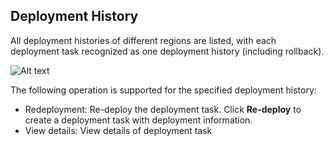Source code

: ## Deployment History

All deployment histories of different regions are listed, with each deployment task recognized as one deployment history (including rollback).

![Alt text](https://github.com/jdcloudcom/cn/blob/codedeploy/image/CodeDeploy/operation16.png)


The following operation is supported for the specified deployment history:

- Redeployment: Re-deploy the deployment task. Click **Re-deploy** to create a deployment task with deployment information.
- View details: View details of deployment task
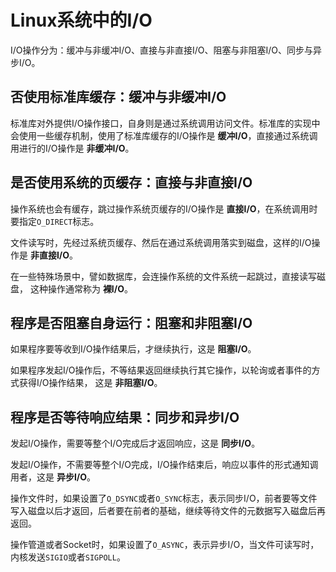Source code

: <!-- toc -->
# Linux系统中的I/O

I/O操作分为：缓冲与非缓冲I/O、直接与非直接I/O、阻塞与非阻塞I/O、同步与异步I/O。

## 否使用标准库缓存：缓冲与非缓冲I/O

标准库对外提供I/O操作接口，自身则是通过系统调用访问文件。标准库的实现中会使用一些缓存机制，使用了标准库缓存的I/O操作是 **缓冲I/O**，直接通过系统调用进行的I/O操作是 **非缓冲I/O**。

## 是否使用系统的页缓存：直接与非直接I/O

操作系统也会有缓存，跳过操作系统页缓存的I/O操作是 **直接I/O**，在系统调用时要指定`O_DIRECT`标志。

文件读写时，先经过系统页缓存、然后在通过系统调用落实到磁盘，这样的I/O操作是 **非直接I/O**。

在一些特殊场景中，譬如数据库，会连操作系统的文件系统一起跳过，直接读写磁盘， 这种操作通常称为 **裸I/O**。

## 程序是否阻塞自身运行：阻塞和非阻塞I/O

如果程序要等收到I/O操作结果后，才继续执行，这是 **阻塞I/O**。

如果程序发起I/O操作后，不等结果返回继续执行其它操作，以轮询或者事件的方式获得I/O操作结果，
这是 **非阻塞I/O**。

## 程序是否等待响应结果：同步和异步I/O

发起I/O操作，需要等整个I/O完成后才返回响应，这是 **同步I/O**。

发起I/O操作，不需要等整个I/O完成，I/O操作结束后，响应以事件的形式通知调用者，这是 **异步I/O**。

操作文件时，如果设置了`O_DSYNC`或者`O_SYNC`标志，表示同步I/O，前者要等文件写入磁盘以后才返回，后者要在前者的基础，继续等待文件的元数据写入磁盘后再返回。

操作管道或者Socket时，如果设置了`O_ASYNC`，表示异步I/O，当文件可读写时，内核发送`SIGIO`或者`SIGPOLL`。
────
Transcribe the lines above between the line holding "## Deployment History" and the line holding "- Redeployment: Re-deploy", inclusive, exactly as they stand and with nothing added.

(Written solution):
: ## Deployment History

All deployment histories of different regions are listed, with each deployment task recognized as one deployment history (including rollback).

![Alt text](https://github.com/jdcloudcom/cn/blob/codedeploy/image/CodeDeploy/operation16.png)


The following operation is supported for the specified deployment history:

- Redeployment: Re-deploy the deployment task. Click **Re-deploy** to create a deployment task with deployment information.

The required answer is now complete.